La Cour suprême, après avoir cassé et annulé la décision de l’ambassadeur du Sénégal au
Koweït, contre laquelle était dirigé le pourvoi en cassation, avait refusé d’accéder à une
demande du requérant, celle de renvoi de l’affaire devant une autre juridiction.
A l’appui de son refus, la Haute Cour avait soutenu « qu’en matière électorale, il n’y a pas lieu
à renvoi, qu’il convient de statuer à nouveau pour mettre fin au litige ».
L’on dit que la Cour évoque l’affaire sans qu’il soit besoin de renvoyer. Elle vide elle-même
le contentieux, le contentieux électoral en particulier. Le calendrier électoral contraignant
commande un office du juge pragmatique et diligent. Chaque étape du processus électoral étant
encadrée dans des délais rigoureux, le juge fait preuve de célérité.
Un recensement des arrêts de la Cour suprême met en évidence sa forte conviction, celle de ne
pas renvoyer en matière électorale. C’est ce que révèle l’analyse du répertoire de ses arrêts
rendus dans des affaires relevant de la matière électorale, comme en témoignent les arrêts
suivants : arrêt n° 34 du 24 juin 2014 (Mamadou Diallo c/ ministre de l’intérieure) ; arrêt n°
51 du 25 septembre 2014 Aïssata Tall SALL et Mamoudou WONE c/ coalition and liggeyal
Podor ministre de l’intérieur et Etat du Sénégal ; arrêt n° 02 du 8 janvier 2015 Mbenda
NDIAYE, Sokhna Seynabou MBACKE et Ndèye Lobé LAM c/ Conseil municipal de Kaolack
et ministère chargé des élections.
La question qu’on pose est celle de savoir qu’est-ce que justifie qu’un juge électoral, qui a
toujours fait preuve de diligence pour la sauvegarde du calendrier électoral, décide lui-même
d’être artisan d’un feuilleton judiciaire qui échappe à toute maîtrise temporelle ?

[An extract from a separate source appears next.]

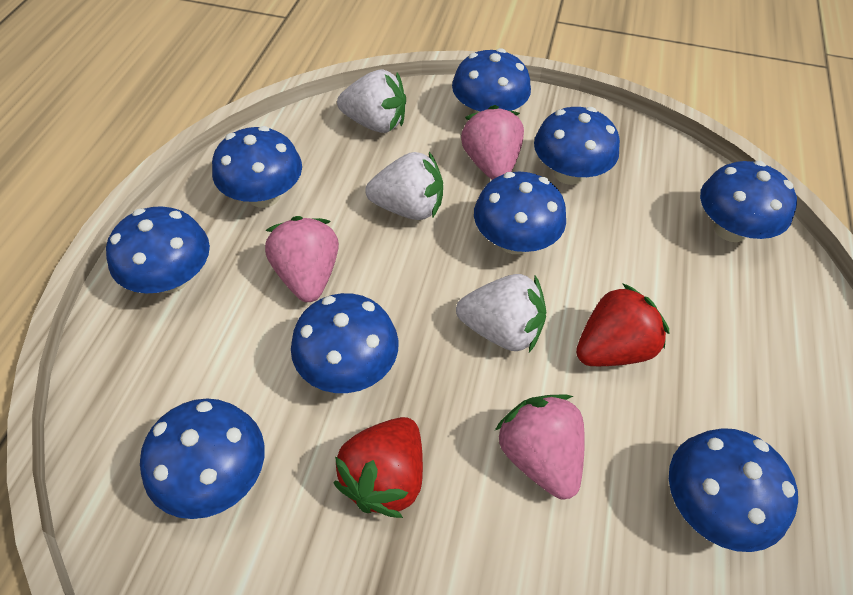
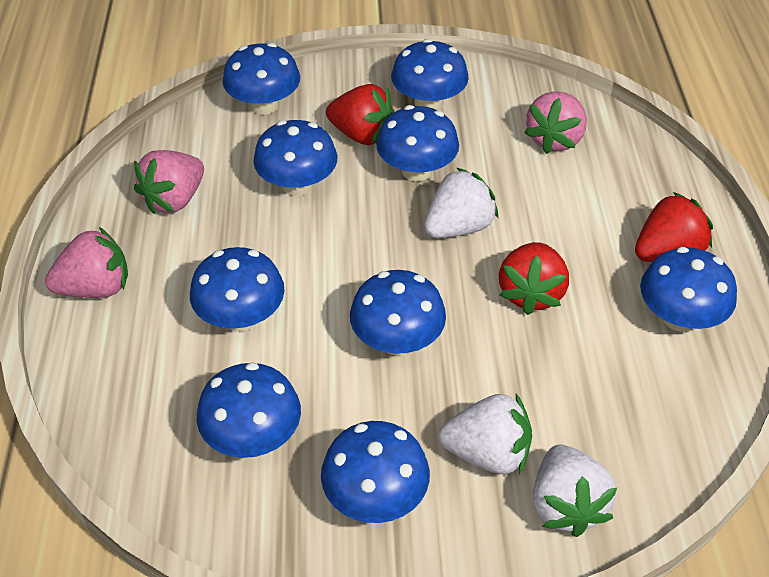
red strawberry: [333,417,423,518] [576,283,669,366] = 2 -> [326,84,395,145] [499,242,569,315] [635,192,713,262] = 3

Qu’est ce qui empêche la Cour suprême d’affronter la question de droit qui se pose, de la
trancher par une démonstration juridique ? Juge de droit, elle doit être en mesure de vider le
litige en mobilisant des moyens solides au soutien d’une décision révélatrice de son intime
conviction.
La Cour a choisi une autre voie, celle de laisser le contentieux s’enliser. C’est le contentieux
électoral qui en sort malmener ; la liberté de candidature abîmée.